Posted By: Carl Navarro Re: Installer Question: 110 hardware - 11/14/07 12:57 AM
No, I LOVE punching Cat 5e cable on 66 blocks because it's so fast and efficient punching one wire up and one wire down.

Crazy Carl
Posted By: PMCook Re: Installer Question: 110 hardware - 11/14/07 01:54 AM
Ya nut. I sure hope you charge by the hour, dude. Seriously, I know what you mean. I have this one site that has just been rework after rework. It looks like organized hell and an experienced eye can see the compromises. But oh my, did it pay off like a slot machine
Posted By: KLD Re: Installer Question: 110 hardware - 11/14/07 04:00 AM
Hey, PMCook, just one question....IF.... Cat 5 and 66 blocks don't go together, why are the new 66 blocks rated Cat 5? smile
Posted By: PMCook Re: Installer Question: 110 hardware - 11/14/07 08:15 AM
I've known of 66 blocks to wire Ethernet for a long time. Used to be you would see them in the old 10BaseT days using Cat3. Anything was better than vampire taps, thick ethernet or the failure prone RG-58. 66 and Cat5 do go together if you really, really want them to, but I only asked the question why use them. It just makes no sense when you have such better alternatives such as 110 blocks even if you just want to do a 1 to 1 connection. Time was patch panels were pretty costly but now they are just a mere fraction of the materials cost. Cat5 means network and you'll never make, say a bus-bar/bridge, with a 66 block for a network. Nor will you cross connect or bridge clip them either. So I just asked why bother.
Posted By: Carl Navarro Re: Installer Question: 110 hardware - 11/14/07 09:20 AM
Just to review, this is a telephone infrastructure wired to Cat 5e specs. There's enough slack at the frame to reterminate the house cable on patch panels and all the jacks are Cat 5e rated and tested. Only the phone system is in Cat 3 land, and it's a Toshiba CIX so it doesn't have to be. In fact, the last 2 systems I did for the Nationals are CIX's and I'm almost liking them. One system, a 200 I believe, is totally 5e from the jacks to the system, the other is 5e jacks to the 66 blocks and a 66 block KSU distribution on the digital line card. It's a smaller unit built on the DK frame (CIX 40? CIX 28?)

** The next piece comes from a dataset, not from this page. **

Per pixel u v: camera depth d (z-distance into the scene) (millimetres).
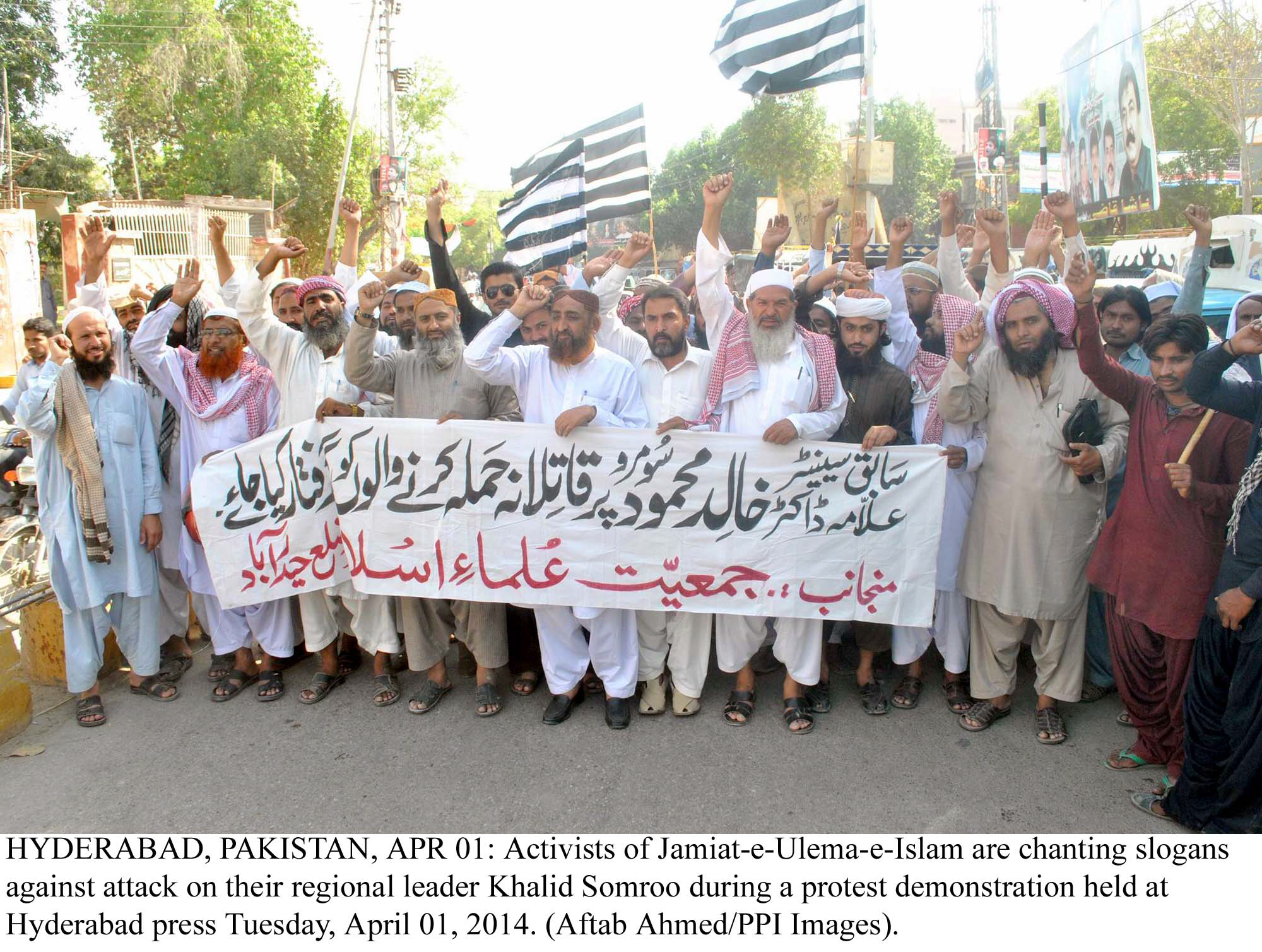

The only place I cheated was in an area that has 3 phones on one cable, per their specs. All the rest is one cable, one jack, and one phone.

Carl who even substituted those fancy 8-pin wall plates for the 6-pin screw terminals :-)
Posted By: jeffmoss26 Re: Installer Question: 110 hardware - 11/14/07 11:19 AM
Carl, the smallest one is the CIX40. There was a CIX28 but I don't think it's made anymore.
Posted By: county wide Re: Installer Question: 110 hardware - 11/25/07 05:14 AM
I punch the whole shooting match down on a 300
pair 110 block and then I stock 110 to 8 pin
patch cords for data and then I use assorted
crossconnect wire for slt's digi pots
and if i have time I'll hide all of this in a 42 inch vault the only time I don't use 110 blocks
is when its all cat 3 dangling there or I am subbing for a guy that does not understand the way 110 stuff works and does not know the colorcode ......
Posted By: KLD Re: Installer Question: 110 hardware - 11/25/07 05:32 AM
BIX it!!! :thumb:
Posted By: Pete Largo Re: Installer Question: 110 hardware - 11/26/07 07:08 PM
forgive him, the BIX made him do it...


laugh
Posted By: Gooru Re: Installer Question: 110 hardware - 11/27/07 04:46 PM
Ive seen many cat5e patch panels where the patches from equipment to station side were so messy that the weight of subsequent patches were pulling the earlier patches out. Some work that we will be performing includes the "cleaning-up" of such a patch bay. Is there cable management equipment that addreses this issue other than brackets and 4x4 vertical race way? On a new cat5 installation what termination equipment would provide greatest flexability and reliability, 110 blocks,cat5 patch panels,cat5 66 blocks.